M. Blinken s'est envolé dans la matinée pour Amman après s'être entretenu avec les dirigeants des pays arabes du Golfe à Ryad, en Arabie saoudite, dans le cadre de sa septième tournée dans la région depuis le début de la guerre le 7 octobre entre Israël et le mouvement islamiste palestinien Hamas.

En Jordanie, le chef de la diplomatie américaine doit rencontrer le roi Abdallah II et son homologue jordanien, Ayman Safadi, ainsi que Sigrid Kaag, la coordinatrice humanitaire de l'ONU pour la bande de Gaza.

M. Blinken se rendra ensuite en Israël où il abordera les négociations en cours visant à instaurer une trêve dans la bande de Gaza et obtenir une libération des otages qui y sont retenus depuis le 7 octobre.

Colère grandissante  

Malgré des critiques à l'étranger et la colère grandissante sur les campus universitaires américains, l'administration du président Joe Biden soutient Israël dans sa campagne contre le Hamas, tout en exhortant son proche allié à faire plus pour protéger les civils.

"Le président Biden a insisté pour qu'Israël prenne des mesures spécifiques, concrètes et mesurables, afin de mieux répondre aux souffrances humanitaires, aux dommages causés aux civils et à la sécurité des travailleurs humanitaires à Gaza", a affirmé M. Blinken à ses homologues du Golfe à Ryad.

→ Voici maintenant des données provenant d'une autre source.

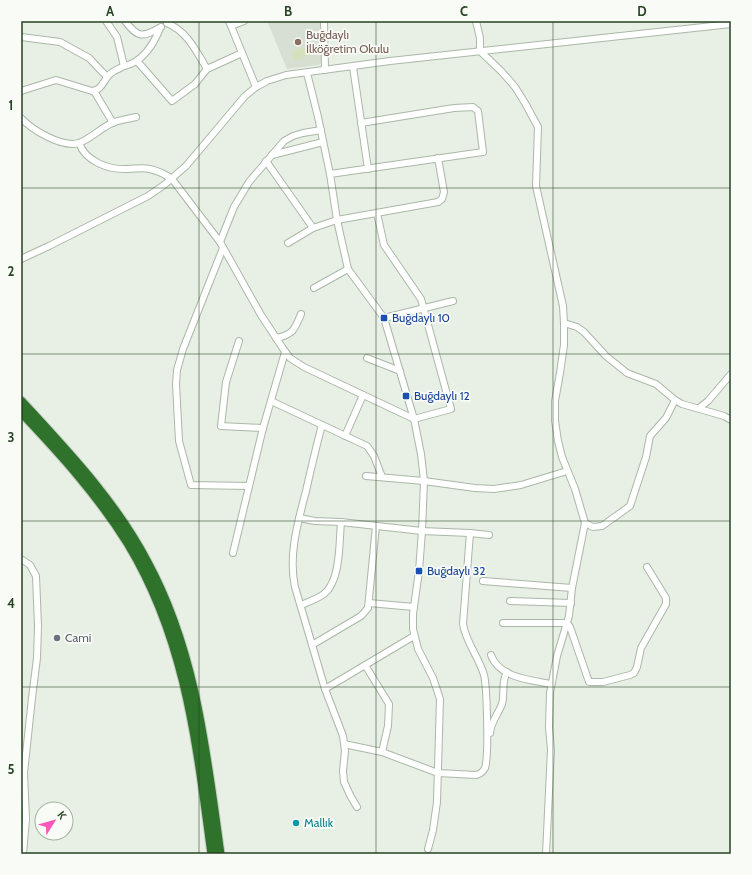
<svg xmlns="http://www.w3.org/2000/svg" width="752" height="875" viewBox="0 0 752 875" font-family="Cabin,sans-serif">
<rect width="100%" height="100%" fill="#e8efe5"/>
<polygon fill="#d7dfd3" points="267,21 321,21 321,63 319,65 287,69"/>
<polygon fill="#d2e2bc" points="307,46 311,55 295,61 292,52"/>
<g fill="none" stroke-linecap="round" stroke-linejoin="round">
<g stroke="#aab8a7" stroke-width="8">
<g id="minor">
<path d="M106 21 117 37 124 66C142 63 154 44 160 28"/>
<path d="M125 21C138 38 142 38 161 27"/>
<polyline points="229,21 256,87"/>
<polyline points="324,21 325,70"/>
<polyline points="476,21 480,38 480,51 502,72 515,87 525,103 538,127 536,186 563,306 564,323 564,345 560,373 555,401 555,421 558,441 562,457 575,489 585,523 572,588 569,616 557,656 550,693 549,727 551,750 546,854"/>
<path d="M167 23C188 32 196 51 207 69"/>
<polyline points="231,26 244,21"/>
<polyline points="21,37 60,42 89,58 107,77"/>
<polyline points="137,61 172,101 195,84 207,69 242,53"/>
<polyline points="353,67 368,169"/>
<polyline points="307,73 318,117 330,174 337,220 348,269 384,318 414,419 421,454 424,481 422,531 419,571 413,614 413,629 418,649 433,678 440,699 437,802 433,830 428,849"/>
<path d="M21 91 56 80 92 91C102 90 103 81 109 75 112 71 119 69 124 66"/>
<polyline points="94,91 113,123"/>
<path d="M21 118C32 130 62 148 79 143 90 139 101 128 112 123 119 120 128 119 136 117"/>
<path d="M79 143C86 162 109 170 128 169 135 169 142 167 150 169 158 171 165 174 172 179L220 242 261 315 284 350 290 358 304 367 414 419 451 409 421 299 384 245 377 213"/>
<polyline points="272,155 323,142"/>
<polyline points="266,161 313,228"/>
<polyline points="330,174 483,152 478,111 473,107 454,108 361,123"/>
<polyline points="220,242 234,207 249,182 272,155 284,141 293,136 303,133 321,130"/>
<polyline points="288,243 313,228 337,220 438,202 442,199 444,192 438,158"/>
<polyline points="223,248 183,349 177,370 176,384 179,441 191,485 249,486"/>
<polyline points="21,259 49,246 148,196 164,185 186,166 245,96 256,87 267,81 286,75 390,61 731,24"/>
<polyline points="314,288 348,269"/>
<polyline points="384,318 453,301"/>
<polyline points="564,323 577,327 584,332 606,356 627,373 656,384 675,400 682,404 724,416 731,420"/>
<path d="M276 338C293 335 295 329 301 314"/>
<polyline points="239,341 226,382 221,426 263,428"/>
<polyline points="367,358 400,371"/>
<polyline points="271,401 367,446 374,456 382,477"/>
<polyline points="699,408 708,401 731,374"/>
<path d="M322 425C316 447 311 469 306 491 298 522 288 555 295 587L325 689 343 736 345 751 343 771 344 782 351 797 357 807"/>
<polyline points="345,436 363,395"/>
<polyline points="366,476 424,481 475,488 494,489 521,485 567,471"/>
<polyline points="299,518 315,521 341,522 422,531 470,533 489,535"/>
<polyline points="585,523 593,527 602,526 630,506 646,457 650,436 666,418 675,400"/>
<polyline points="233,553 263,428 285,352"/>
<polyline points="21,559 30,565 36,576 38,626 37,658 32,698 24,773 26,819 23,854"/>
<polyline points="483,581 572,588"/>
<polyline points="510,601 571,603"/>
<polyline points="369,603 414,607"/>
<path d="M301 605C308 602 317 599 324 594 341 580 339 543 341 522"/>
<polyline points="503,623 567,623 570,627 589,682 603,682 630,675 634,673 637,667 641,648 666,604 666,598 647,567"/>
<polyline points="312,645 361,616 368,608 376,526"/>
<path d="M491 655C499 678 531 680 551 684"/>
<polyline points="365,665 389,704 388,726 382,752"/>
<polyline points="325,689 414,636"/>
<path d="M490 733C491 722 498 714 502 704 505 693 501 682 507 672"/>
<path d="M344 744 382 752 438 773 476 775C480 774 483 772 485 768 489 757 487 687 484 675 479 657 466 643 463 624L470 533"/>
</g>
</g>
<g stroke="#c2cac1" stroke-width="11">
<g id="highway">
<path d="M21 401C67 451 115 501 147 562 196 652 206 755 220 854"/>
<path d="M21 412C60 453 98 495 128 543 187 640 197 745 212 854"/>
</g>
</g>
<use href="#minor" stroke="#fff" stroke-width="6"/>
<use href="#highway" stroke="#2f722b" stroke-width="9"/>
</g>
<path fill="none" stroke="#264322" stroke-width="1" stroke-opacity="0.55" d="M199 21V854M376 21V854M553 21V854M21 188H731M21 354H731M21 521H731M21 687H731"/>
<circle fill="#8d6e63" stroke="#f8fbf6" stroke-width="1.5" cx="298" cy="42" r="4"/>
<g fill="#1a4fb4" stroke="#f8fbf6" stroke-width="1.5">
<rect x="380" y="314" width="8" height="8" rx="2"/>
<rect x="402" y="392" width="8" height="8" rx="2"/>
<rect x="415" y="567" width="8" height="8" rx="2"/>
</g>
<circle fill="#6b7280" stroke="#f8fbf6" stroke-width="1.5" cx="57" cy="638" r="4"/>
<circle fill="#0f9aa8" stroke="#f8fbf6" stroke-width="1.5" cx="296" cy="823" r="4"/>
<g text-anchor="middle" stroke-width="3.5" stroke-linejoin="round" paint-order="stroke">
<g font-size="12" fill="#785e54" stroke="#f8fbf6" text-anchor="start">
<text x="306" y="39">Buğdaylı<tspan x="306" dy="14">İlköğretim Okulu</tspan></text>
</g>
<g font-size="12" fill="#164399" stroke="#f8fbf6" text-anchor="start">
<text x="392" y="322">Buğdaylı 10</text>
<text x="414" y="400">Buğdaylı 12</text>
<text x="427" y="575">Buğdaylı 32</text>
</g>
<g font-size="12" fill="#5b616d" stroke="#f8fbf6" text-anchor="start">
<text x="65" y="642">Cami</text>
</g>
<g font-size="12" fill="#0d838f" stroke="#f8fbf6" text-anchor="start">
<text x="304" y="827">Mallık</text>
</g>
</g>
<rect width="752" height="875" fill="none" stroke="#f8fbf6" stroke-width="44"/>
<g transform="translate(54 821) rotate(53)"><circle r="19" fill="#f8fbf6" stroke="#a4b1a1"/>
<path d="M0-3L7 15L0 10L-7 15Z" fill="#fd55ba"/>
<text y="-6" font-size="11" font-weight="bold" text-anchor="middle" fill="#264322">K</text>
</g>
<rect x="22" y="22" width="708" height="831" fill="none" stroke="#264322" stroke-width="1.5"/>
<g font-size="13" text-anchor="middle" font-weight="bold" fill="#264322">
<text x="110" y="16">A</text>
<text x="288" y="16">B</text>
<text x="464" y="16">C</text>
<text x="642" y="16">D</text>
<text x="11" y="110">1</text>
<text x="11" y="276">2</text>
<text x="11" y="442">3</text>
<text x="11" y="608">4</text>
<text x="11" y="774">5</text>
</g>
</svg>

"Nous avons constaté des progrès mesurables au cours des dernières semaines, notamment l'ouverture de nouveaux points de passage, une augmentation du volume des livraisons d'aide vers Gaza et à l'intérieur de Gaza, et la construction du couloir maritime américain, qui sera ouvert dans les semaines à venir", a-t-il déclaré.